> _Problem requirements_:
Filter the entries for the word "shoulder". Copy each line in which it occurs.

--- Data for this task Enclosed Below ---

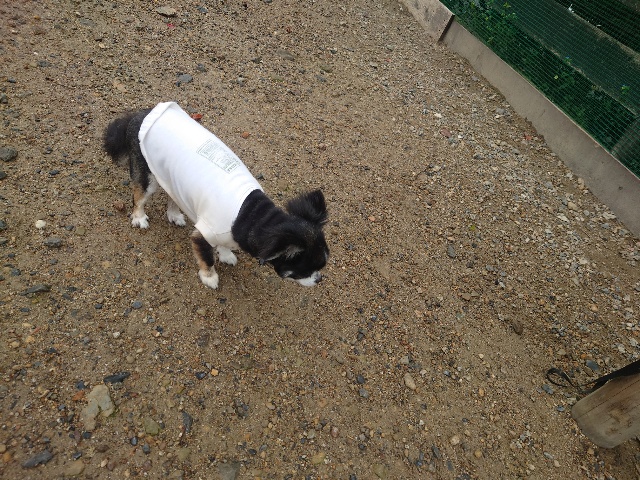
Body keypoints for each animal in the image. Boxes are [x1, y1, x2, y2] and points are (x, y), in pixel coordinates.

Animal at [103, 101, 328, 289]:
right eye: (306, 270)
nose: (319, 279)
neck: (253, 215)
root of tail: (139, 114)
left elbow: (224, 245)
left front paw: (226, 254)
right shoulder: (203, 234)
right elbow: (207, 258)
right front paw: (209, 277)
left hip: (170, 176)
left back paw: (174, 215)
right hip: (147, 175)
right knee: (139, 197)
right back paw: (139, 217)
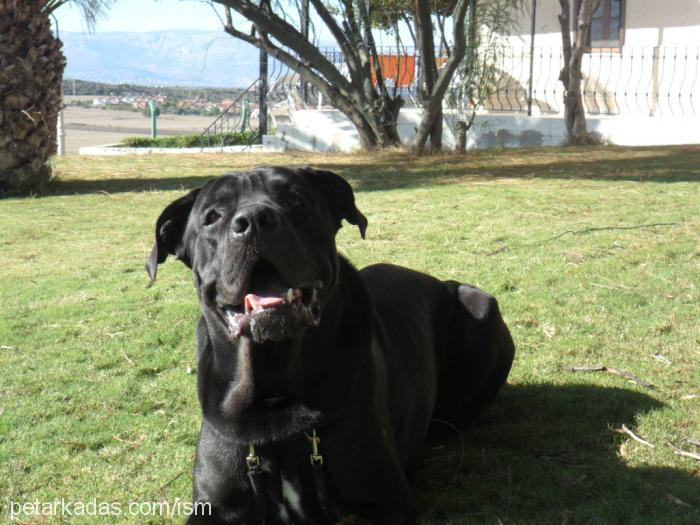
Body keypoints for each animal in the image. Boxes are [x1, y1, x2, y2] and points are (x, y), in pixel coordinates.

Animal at [146, 166, 516, 520]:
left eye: (297, 201)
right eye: (212, 216)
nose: (254, 221)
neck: (274, 388)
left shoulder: (383, 501)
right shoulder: (215, 503)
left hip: (479, 304)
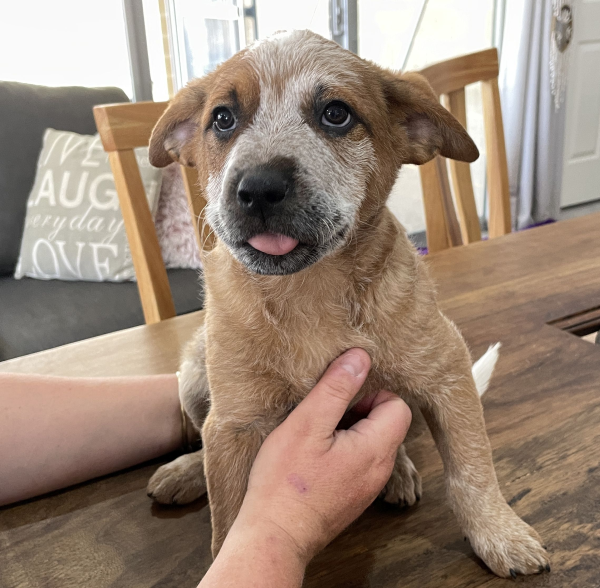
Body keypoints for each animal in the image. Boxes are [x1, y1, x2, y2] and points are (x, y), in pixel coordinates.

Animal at [146, 29, 548, 576]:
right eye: (223, 118)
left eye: (336, 113)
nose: (258, 187)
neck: (308, 294)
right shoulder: (236, 423)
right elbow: (228, 528)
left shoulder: (447, 368)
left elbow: (472, 467)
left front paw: (499, 533)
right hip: (192, 374)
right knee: (201, 433)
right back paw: (184, 471)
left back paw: (397, 471)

--- End of Enclosed Data for this task ---

> _Response_:
right shoulder: (203, 234)
left shoulder: (383, 501)
right shoulder: (215, 503)
right shoulder: (236, 423)
left shoulder: (447, 368)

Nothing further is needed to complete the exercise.